Directions for this task:
The records below must be transcribed exactly, with each picture left out.

Collection entries
++++++++++
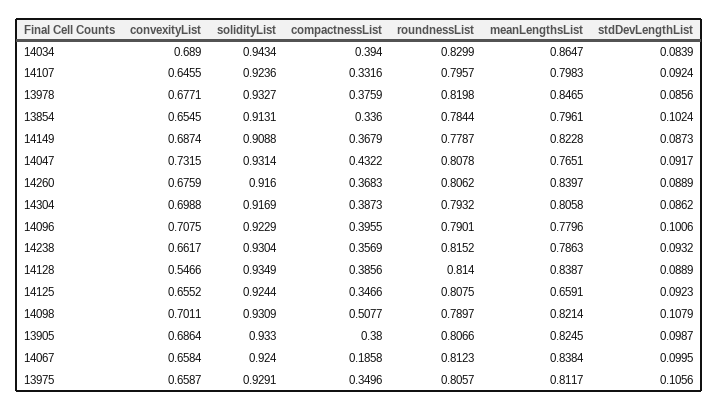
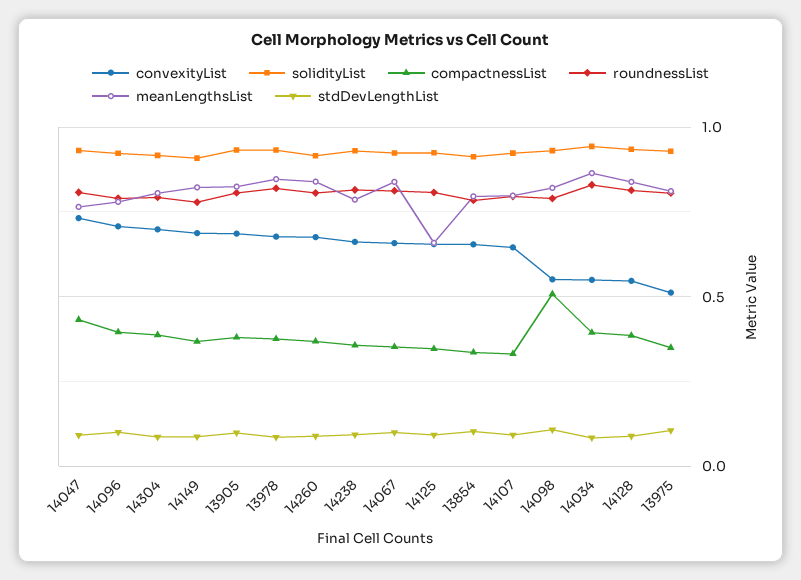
convexityList, 14034: 0.689 -> 0.55
convexityList, 14098: 0.7011 -> 0.55
compactnessList, 14067: 0.1858 -> 0.35
convexityList, 13975: 0.6587 -> 0.5

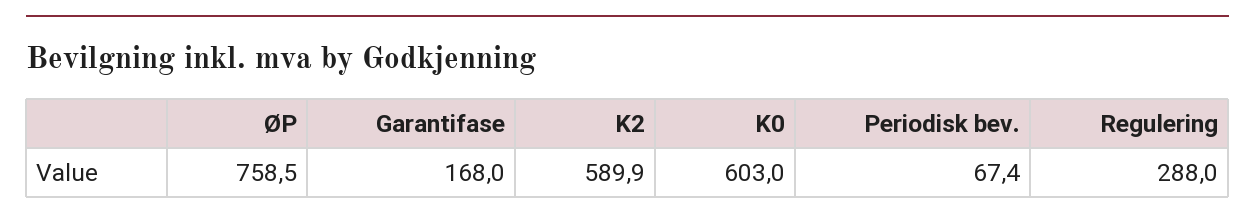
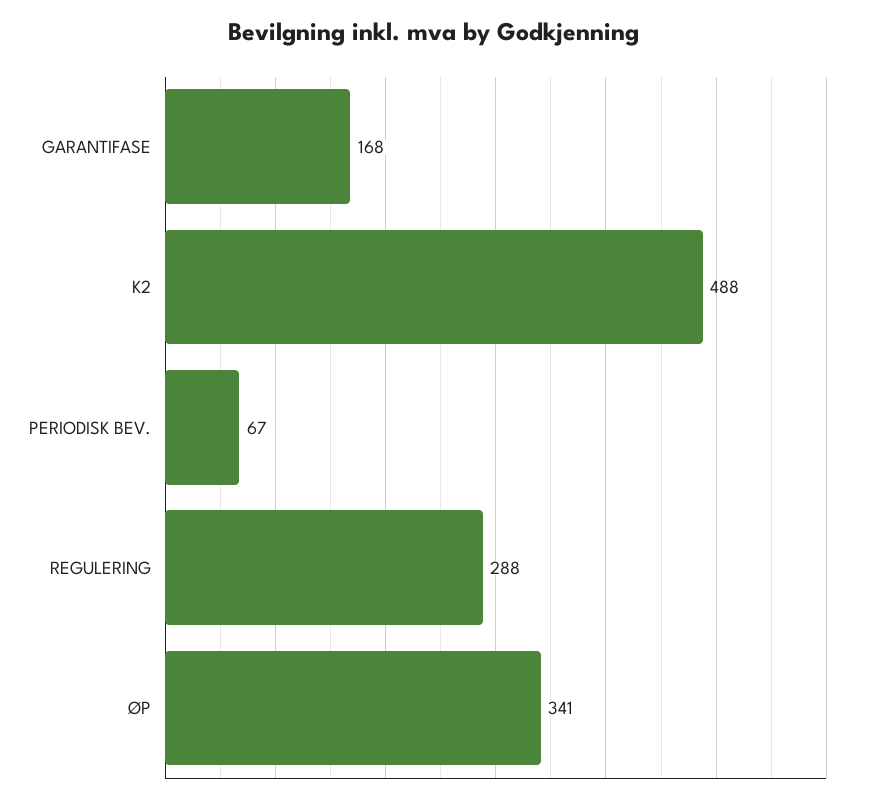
ØP: 758.5 -> 341
K2: 589.9 -> 488
K0: 603 -> none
++++++++++
Answer to this exercise:
convexityList, 14034: 0.689 -> 0.55
convexityList, 14098: 0.7011 -> 0.55
compactnessList, 14067: 0.1858 -> 0.35
convexityList, 13975: 0.6587 -> 0.5

ØP: 758.5 -> 341
K2: 589.9 -> 488
K0: 603 -> none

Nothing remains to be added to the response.